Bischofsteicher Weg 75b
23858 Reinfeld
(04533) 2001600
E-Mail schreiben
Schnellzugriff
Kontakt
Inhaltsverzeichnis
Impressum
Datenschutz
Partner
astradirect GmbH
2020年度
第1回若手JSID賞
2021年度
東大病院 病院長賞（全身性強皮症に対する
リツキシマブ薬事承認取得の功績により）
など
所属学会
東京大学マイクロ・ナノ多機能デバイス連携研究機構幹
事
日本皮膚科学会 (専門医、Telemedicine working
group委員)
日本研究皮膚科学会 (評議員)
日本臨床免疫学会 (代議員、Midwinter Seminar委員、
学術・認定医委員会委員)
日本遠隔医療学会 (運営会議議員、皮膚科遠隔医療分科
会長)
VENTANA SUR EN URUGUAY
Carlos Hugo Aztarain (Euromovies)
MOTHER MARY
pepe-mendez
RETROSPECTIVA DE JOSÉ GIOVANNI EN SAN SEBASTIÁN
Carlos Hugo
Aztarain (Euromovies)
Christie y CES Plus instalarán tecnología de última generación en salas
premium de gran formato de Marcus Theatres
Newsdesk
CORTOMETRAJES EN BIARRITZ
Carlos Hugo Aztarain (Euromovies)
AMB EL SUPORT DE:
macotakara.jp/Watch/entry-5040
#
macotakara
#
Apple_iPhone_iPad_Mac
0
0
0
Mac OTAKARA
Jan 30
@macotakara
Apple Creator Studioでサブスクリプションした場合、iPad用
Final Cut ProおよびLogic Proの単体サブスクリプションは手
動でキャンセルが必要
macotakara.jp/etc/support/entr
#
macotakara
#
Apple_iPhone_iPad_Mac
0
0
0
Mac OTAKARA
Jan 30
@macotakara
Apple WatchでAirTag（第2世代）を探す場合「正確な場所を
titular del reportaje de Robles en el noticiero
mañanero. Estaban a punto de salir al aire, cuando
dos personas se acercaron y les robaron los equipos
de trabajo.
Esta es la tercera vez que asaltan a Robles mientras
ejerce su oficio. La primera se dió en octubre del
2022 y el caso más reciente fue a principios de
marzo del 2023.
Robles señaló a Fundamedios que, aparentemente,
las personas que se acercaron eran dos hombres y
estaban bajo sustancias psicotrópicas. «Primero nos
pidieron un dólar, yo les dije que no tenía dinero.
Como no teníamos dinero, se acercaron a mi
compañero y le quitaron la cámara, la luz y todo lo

- - - -

### Directive
Look for the line with "2022 y el caso" in the records above. Repeat it and each line after it exactly.

### Output for this task
2022 y el caso más reciente fue a principios de
marzo del 2023.
Robles señaló a Fundamedios que, aparentemente,
las personas que se acercaron eran dos hombres y
estaban bajo sustancias psicotrópicas. «Primero nos
pidieron un dólar, yo les dije que no tenía dinero.
Como no teníamos dinero, se acercaron a mi
compañero y le quitaron la cámara, la luz y todo lo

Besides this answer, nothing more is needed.